BEGIN EXERCISE DATA

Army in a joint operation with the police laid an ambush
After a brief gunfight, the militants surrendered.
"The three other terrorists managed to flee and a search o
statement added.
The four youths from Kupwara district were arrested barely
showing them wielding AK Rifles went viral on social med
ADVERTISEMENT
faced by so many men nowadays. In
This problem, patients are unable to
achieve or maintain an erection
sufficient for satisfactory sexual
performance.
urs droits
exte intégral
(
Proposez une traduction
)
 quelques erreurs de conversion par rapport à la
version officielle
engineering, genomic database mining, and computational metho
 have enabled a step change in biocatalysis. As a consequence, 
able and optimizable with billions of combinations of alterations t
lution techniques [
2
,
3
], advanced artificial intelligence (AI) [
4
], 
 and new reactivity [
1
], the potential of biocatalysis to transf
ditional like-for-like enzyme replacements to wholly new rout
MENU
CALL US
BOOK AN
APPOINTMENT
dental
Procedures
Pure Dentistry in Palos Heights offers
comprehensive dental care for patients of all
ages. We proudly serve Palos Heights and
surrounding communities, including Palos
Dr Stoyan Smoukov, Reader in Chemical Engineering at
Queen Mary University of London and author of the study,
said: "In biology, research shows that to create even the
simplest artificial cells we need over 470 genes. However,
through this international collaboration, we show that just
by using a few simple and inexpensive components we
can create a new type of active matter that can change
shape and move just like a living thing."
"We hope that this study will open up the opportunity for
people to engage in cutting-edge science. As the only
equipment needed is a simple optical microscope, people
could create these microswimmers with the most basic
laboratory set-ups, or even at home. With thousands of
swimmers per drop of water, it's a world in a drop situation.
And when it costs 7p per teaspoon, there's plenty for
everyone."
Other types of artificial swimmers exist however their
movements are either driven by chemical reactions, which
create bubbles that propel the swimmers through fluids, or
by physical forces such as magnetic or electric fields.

END EXERCISE DATA
BEGIN EXERCISE DATA

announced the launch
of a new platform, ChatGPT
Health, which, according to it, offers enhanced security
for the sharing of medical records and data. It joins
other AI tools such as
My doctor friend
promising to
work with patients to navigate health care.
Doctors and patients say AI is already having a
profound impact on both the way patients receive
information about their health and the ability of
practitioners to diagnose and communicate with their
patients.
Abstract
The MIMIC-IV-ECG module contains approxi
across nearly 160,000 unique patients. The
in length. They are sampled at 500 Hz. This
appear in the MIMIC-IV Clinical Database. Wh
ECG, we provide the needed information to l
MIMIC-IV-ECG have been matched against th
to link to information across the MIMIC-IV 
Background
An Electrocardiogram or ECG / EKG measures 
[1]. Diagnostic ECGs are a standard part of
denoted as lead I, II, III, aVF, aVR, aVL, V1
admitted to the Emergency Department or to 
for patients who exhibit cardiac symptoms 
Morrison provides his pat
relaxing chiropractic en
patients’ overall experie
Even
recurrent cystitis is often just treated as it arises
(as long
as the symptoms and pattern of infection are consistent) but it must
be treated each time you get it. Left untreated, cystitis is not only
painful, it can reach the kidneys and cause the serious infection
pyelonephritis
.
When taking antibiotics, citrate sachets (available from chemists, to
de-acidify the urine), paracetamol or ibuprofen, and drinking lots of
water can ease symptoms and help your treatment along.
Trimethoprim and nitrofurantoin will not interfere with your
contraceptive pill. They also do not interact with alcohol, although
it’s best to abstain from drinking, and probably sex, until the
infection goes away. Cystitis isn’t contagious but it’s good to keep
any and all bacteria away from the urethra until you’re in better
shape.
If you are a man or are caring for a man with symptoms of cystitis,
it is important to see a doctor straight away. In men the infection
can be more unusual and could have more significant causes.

END EXERCISE DATA

▶ _EXERCISE GOAL_
Would you output, from the records above, exactly the run of lines that starts at the line containing "biocatalysis to transf" and ends at the line containing "by physical forces", and only that run?

▶ _TASK ANSWER_
], the potential of biocatalysis to transf
ditional like-for-like enzyme replacements to wholly new rout
MENU
CALL US
BOOK AN
APPOINTMENT
dental
Procedures
Pure Dentistry in Palos Heights offers
comprehensive dental care for patients of all
ages. We proudly serve Palos Heights and
surrounding communities, including Palos
Dr Stoyan Smoukov, Reader in Chemical Engineering at
Queen Mary University of London and author of the study,
said: "In biology, research shows that to create even the
simplest artificial cells we need over 470 genes. However,
through this international collaboration, we show that just
by using a few simple and inexpensive components we
can create a new type of active matter that can change
shape and move just like a living thing."
"We hope that this study will open up the opportunity for
people to engage in cutting-edge science. As the only
equipment needed is a simple optical microscope, people
could create these microswimmers with the most basic
laboratory set-ups, or even at home. With thousands of
swimmers per drop of water, it's a world in a drop situation.
And when it costs 7p per teaspoon, there's plenty for
everyone."
Other types of artificial swimmers exist however their
movements are either driven by chemical reactions, which
create bubbles that propel the swimmers through fluids, or
by physical forces such as magnetic or electric fields.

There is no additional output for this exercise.